European urology focus | 2017
Sumit Isharwal; François Audenet; Esther Drill; Eugene J. Pietzak; Gopa Iyer; Irina Ostrovnaya; Eugene Cha; Timothy F. Donahue; Maria E. Arcila; Gowtham Jayakumaran; Michael F. Berger; Jonathan E. Rosenberg; Dean F. Bajorin; Jonathan A. Coleman; Guido Dalbagni; Victor E. Reuter; Bernard H. Bochner; David B. Solit; Hikmat Al-Ahmadie
Point mutations in the TERT gene promoter occur at high frequency in multiple cancers, including urothelial carcinoma (UC). However, the relationship between TERT promoter mutations and UC patient outcomes is unclear due to conflicting reports in the literature. In this study, we examined the association of TERT alterations, tumor mutational burden per megabase (Mb), and copy number alteration (CNA) burden with clinical parameters and their prognostic value in a cohort of 398 urothelial tumors.
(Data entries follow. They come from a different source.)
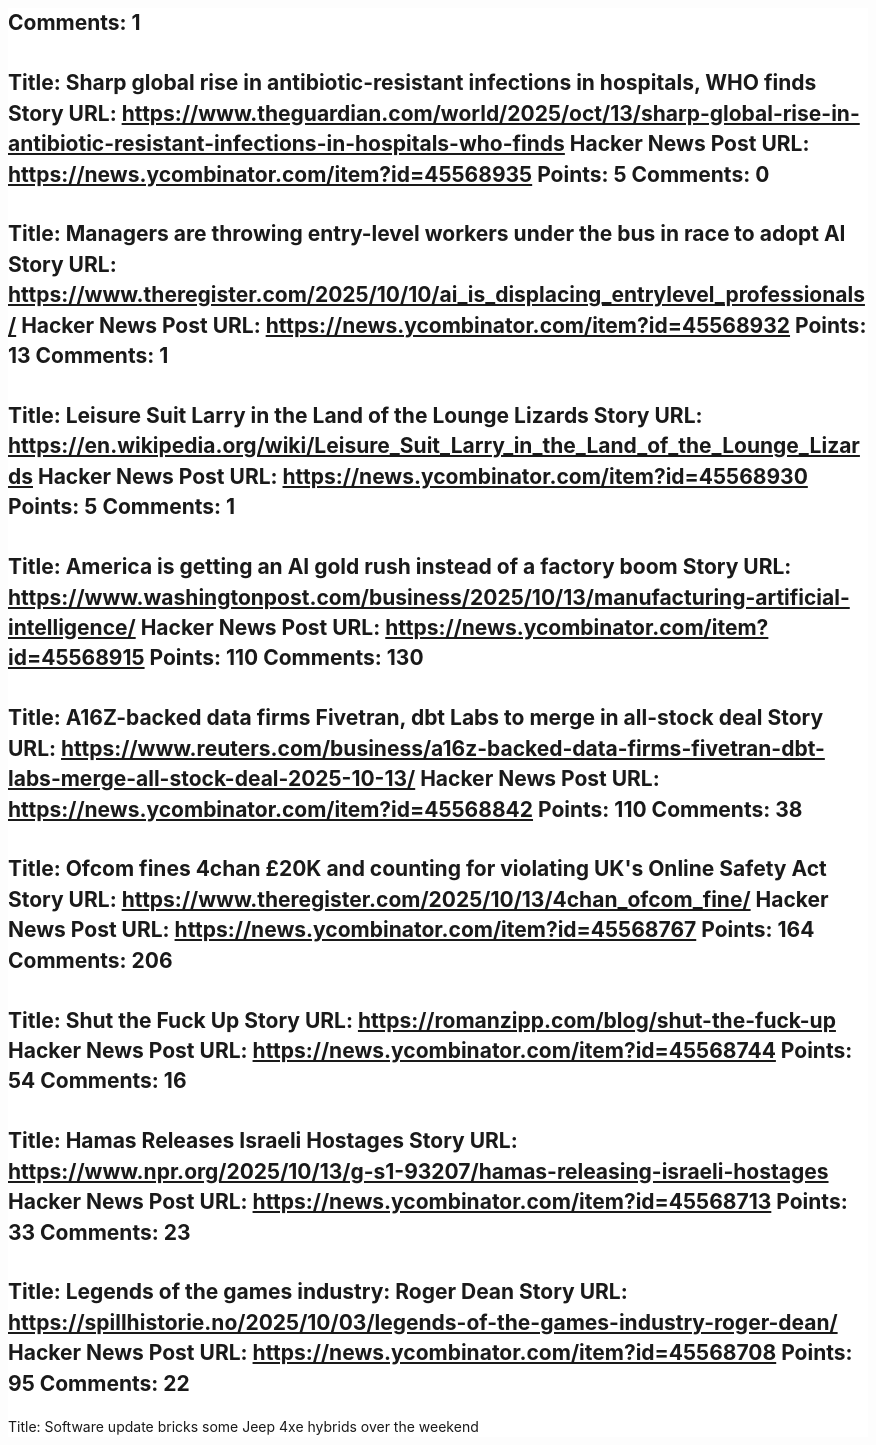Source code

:Comments: 1
----------------------------------------
Title: Sharp global rise in antibiotic-resistant infections in hospitals, WHO finds
Story URL: https://www.theguardian.com/world/2025/oct/13/sharp-global-rise-in-antibiotic-resistant-infections-in-hospitals-who-finds
Hacker News Post URL: https://news.ycombinator.com/item?id=45568935
Points: 5
Comments: 0
----------------------------------------
Title: Managers are throwing entry-level workers under the bus in race to adopt AI
Story URL: https://www.theregister.com/2025/10/10/ai_is_displacing_entrylevel_professionals/
Hacker News Post URL: https://news.ycombinator.com/item?id=45568932
Points: 13
Comments: 1
----------------------------------------
Title: Leisure Suit Larry in the Land of the Lounge Lizards
Story URL: https://en.wikipedia.org/wiki/Leisure_Suit_Larry_in_the_Land_of_the_Lounge_Lizards
Hacker News Post URL: https://news.ycombinator.com/item?id=45568930
Points: 5
Comments: 1
----------------------------------------
Title: America is getting an AI gold rush instead of a factory boom
Story URL: https://www.washingtonpost.com/business/2025/10/13/manufacturing-artificial-intelligence/
Hacker News Post URL: https://news.ycombinator.com/item?id=45568915
Points: 110
Comments: 130
----------------------------------------
Title: A16Z-backed data firms Fivetran, dbt Labs to merge in all-stock deal
Story URL: https://www.reuters.com/business/a16z-backed-data-firms-fivetran-dbt-labs-merge-all-stock-deal-2025-10-13/
Hacker News Post URL: https://news.ycombinator.com/item?id=45568842
Points: 110
Comments: 38
----------------------------------------
Title: Ofcom fines 4chan £20K and counting for violating UK's Online Safety Act
Story URL: https://www.theregister.com/2025/10/13/4chan_ofcom_fine/
Hacker News Post URL: https://news.ycombinator.com/item?id=45568767
Points: 164
Comments: 206
----------------------------------------
Title: Shut the Fuck Up
Story URL: https://romanzipp.com/blog/shut-the-fuck-up
Hacker News Post URL: https://news.ycombinator.com/item?id=45568744
Points: 54
Comments: 16
----------------------------------------
Title: Hamas Releases Israeli Hostages
Story URL: https://www.npr.org/2025/10/13/g-s1-93207/hamas-releasing-israeli-hostages
Hacker News Post URL: https://news.ycombinator.com/item?id=45568713
Points: 33
Comments: 23
----------------------------------------
Title: Legends of the games industry: Roger Dean
Story URL: https://spillhistorie.no/2025/10/03/legends-of-the-games-industry-roger-dean/
Hacker News Post URL: https://news.ycombinator.com/item?id=45568708
Points: 95
Comments: 22
----------------------------------------
Title: Software update bricks some Jeep 4xe hybrids over the weekend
The majority of TERT mutations were located at two promoter region hotspots (chromosome 5, 1 295 228 C>T and 1 295 250 C>T). TERT alterations were more frequently present in bladder tumors than in upper tract tumors (73% vs 53%; p=0.001). ARID1A, PIK3CA, RB1, ERCC2, ERBB2, TSC1, CDKN1A, CDKN2A, CDKN2B, and PTPRD alterations showed significant co-occurrence with TERT alterations (all p<0.0025). TERT alterations and the mutational burden/Mb were independently associated with overall survival (hazard ratio[HR] 2.31, 95% confidence interval [CI] 1.46-3.65; p<0.001; and HR 0.96, 95% CI 0.93-0.99; p=0.002), disease-specific survival (HR 2.23, 95% CI 1.41-3.53; p<0.001; and HR 0.96, 95% CI 0.93-0.99; p=0.002), and metastasis-free survival (HR 1.63, 95% CI 1.05-2.53; p=0.029; and HR 0.98, 95% CI 0.96-1.00; p=0.063) in multivariate models. PATIENT SUMMARY: The majority of TERT gene mutations that we detected in urothelial carcinoma are located at two promoter hotspots. Urothelial tumors with TERT alterations had worse prognosis compared to tumors without TERT alterations, whereas tumors with a higher mutational burden had more favorable outcome compared to tumors with low mutational burden.